東京女子医科大学附属膠原病リウマチ痛風センターは本年12月で開設30周年を迎えます。現在の膠原病リウマチ痛風センターは、リウマチ性疾患の患者さんが一日平均450名も診療に訪れる大きな医療施設になりましたが、1982年12月に開設された当時は、新宿NSビルの一角の小さなクリニックでした。私は当時、大学を卒業して3年目の若輩医師でしたが、当センターの立ち上げに加わり、以後の30年の当センターの発展をつぶさに見てまいりました。

1982年の開業時には、訪れる患者さんはほとんどが痛風患者さんでした。当時の痛風は、治療法はあったもののそれが一般に広まっておらず、当センターのような専門施設ができると患者さんが大挙して受診されました。次に増えたのが関節リウマチの患者さんです。関節リウマチも当時は十分な治療手段がなく、つらい思いをされていた患者さんが専門施設を探してたくさん受診されました。その後、関節リウマチは治療法が飛躍的に進歩し、しっかり治療すれば恐くない疾患に変貌しています。そして今、膠原病の患者さんもたくさん受診されています。膠原病はまだ画期的な治療法が確立していない疾患ですが、痛風や関節リウマチがこんなに良くなったことを考えれば、きっと征服できるようになると期待しています。
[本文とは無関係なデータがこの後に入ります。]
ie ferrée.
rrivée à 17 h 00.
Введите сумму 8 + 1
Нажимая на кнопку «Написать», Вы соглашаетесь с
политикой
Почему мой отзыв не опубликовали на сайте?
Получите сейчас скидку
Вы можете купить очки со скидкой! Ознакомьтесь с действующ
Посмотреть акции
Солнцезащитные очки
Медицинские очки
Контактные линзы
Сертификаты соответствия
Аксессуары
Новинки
このように当センターはその名の通り、膠原病・リウマチ・痛風の多くの患者さんの治療にあたり、また治療法を開発し、それを広めてまいりました。この30年間で当センターを一度でも受診した患者さんは15万人にのぼります。それだけ多くの患者さんに期待され、診療にあたってきたと思うと万感こみ上げる思いと、本当にお役にたってきたかどうかという不安な思いが複雑に入り混じります。

当センター職員一同は、開設30周年を迎えたのを機に現在までの歴史を振り返り、次の30年に向けて精進いたします。今日は昨日より良い医療を、明日は今日より良い医療を提供できるように切磋琢磨します。ひとりでも多くの患者さんの笑顔が見られますように毎日を大切にします。どうかこれからもご理解とご支援をお願いいたします。今年は寒い冬になりそうな気がします。風邪を召しませぬよう、ご自愛ください。

◆お知らせ◆

2012年12月12日(水)20時~NHKためしてガッテンでリウマチを取り上げます。私も当センターに通院中の患者さんのご協力を得て番組作成に協力いたしました。ご協力いただいたお二人の患者さんには心より感謝申し上げます。さてさて、どんな仕上がりになっておりますことか・・・乞うご期待のほど。